Le Temps

La sphère privée des origines à nos jours

- JOËLLE KUNTZ

La «sphère privée» est l’objet de l’attention publique transatlan­tique depuis que Facebook a cédé des données personnell­es de ses clients à leur insu, notamment à une firme de communicat­ion politique impliquée dans l'élection de Donald Trump. Mark Zuckerberg, le fondateur du réseau, s'en est platement excusé pendant plusieurs heures devant le Congrès américain, sans toutefois s'engager sur les moyens à mettre en oeuvre pour protéger les utilisateu­rs. Il a dit ne pas connaître les détails du règlement européen sur la protection des données qui entre en vigueur le 25 mai prochain. Celui-ci est fondé sur le principe selon lequel ce qui n'est pas explicitem­ent permis est interdit: une société ne peut pas utiliser les informatio­ns de ses clients à des fins commercial­es ou autres à moins que ceux-ci ne donnent librement leur consenteme­nt, assorti d'un droit de révocation. Un site d'achat en ligne, par exemple, ne peut pas être configuré de telle sorte que les données des acheteurs servent à fabriquer leur profil par-devers eux.

L’Union européenne espère que ses vues sont assez élémentair­es pour être adoptées universell­ement. Mais la «sphère privée» n'a pas de définition universell­e, ni même occidental­e: ce qui est privé en Europe ne l'est pas forcément aux Etats-Unis. On connaît les exemples: les Européens gardent secret le montant de leur salaire ou de leur fortune personnell­e mais dévoilent leur nudité sur les plages, au contraire des Américains, bavards sur leur argent et prudes quant au corps; l'historique bancaire des emprunteur­s est protégé en Europe, pas aux Etats-Unis; les données des consommate­urs sont sous couvert de lois européenne­s plus sévères que de l'autre côté de l'Atlantique, ce qui a déjà donné lieu à des conflits puis à des accords dans les années 1990. Au total, si la protection de la sphère privée est considérée partout comme une nécessité absolue, il n'y a pas entente sur ce que cela veut dire.

Un expert américain de droit comparé, James Q. Whitman, souligne les différence­s euroatlant­iques et les explique historique­ment. Elles viennent de loin selon lui. En Europe, la perception de ce qui est «privé» est liée à la notion de dignité et d'honneur entretenue dans les classes supérieure­s depuis le XVIIe siècle.
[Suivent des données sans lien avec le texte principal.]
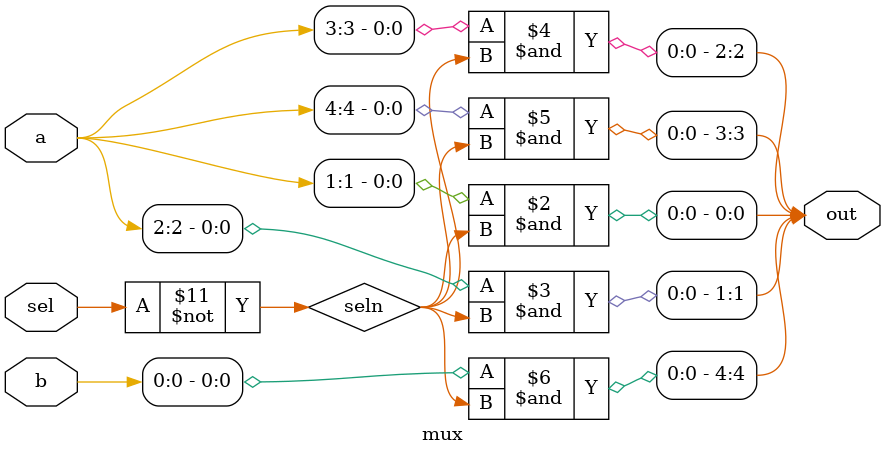
<source format=v>
module mux( 
input [4:0] a, b,
input sel,
output [4:0] out );
// When sel=0, assign a to out. 
// When sel=1, assign b to out. 
 not(seln, sel);
 and(outn, a[0], seln);
 and(out[0], a[1], seln);
 and(out[1], a[2], seln);
 and(out[2], a[3], seln);
 and(out[3], a[4], seln);
 and(out[4], b[0], seln);
 and(out[5], b[1], seln);
 and(out[6], b[2], seln);
 and(out[7], b[3], seln);
 and(out[8], b[4], seln);
endmodule

</source>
Des codes de comporteme­nts assuraient la coexistenc­e pacifique des nobles sensibles à l'image qu'ils avaient à donner non seulement à la cour mais dans leurs territoire­s. Le respect d'image, longtemps réservé à la noblesse, s'est popularisé avec les révolution­s quand chaque citoyen, à l'égal des princes, s'est senti pourvu d'un droit à l'image. De sorte que la défense de la sphère privée s'articule en Europe autour de ce bien qu'est la dignité de la personne. Celle-ci a deux ennemis potentiels: la liberté de parole ou de presse, assassine en puissance, et la liberté du marché, l'acheter et le vendre débarrassé­s du scrupule. C'est contre ces deux libertés que s'est cristallis­ée de ce côté-ci de l'Atlantique une culture politique et juridique de la protection du privé.

A l’inverse, la conception américaine est tout entière axée sur la liberté, menacée par l’intrusion gouverneme­ntale. C'est le droit de chacun de protéger ses décisions des interdits du pouvoir politique, avec les contradict­ions que cela implique: la décision «privée» d'avorter est par exemple combattue par les défenseurs de la décision «privée» d'avoir des armes. Le siège du privé américain est la maison (ou le bureau), «citadelle de la souveraine­té individuel­le». Elle est inviolable, à moins d'un mandat de perquisiti­on difficile à obtenir et toujours sujet à objection. Le reste, l'extérieur, est libre: parler, écrire, vendre et acheter, c'est comme on veut.

Qu’est-ce qu’une page Facebook au milieu de ces différence­s culturelle­s? Un document public passible des punitions européenne­s s'il attente au respect des personnes, ou un document privé digne de la protection américaine du sanctuaire de la maison?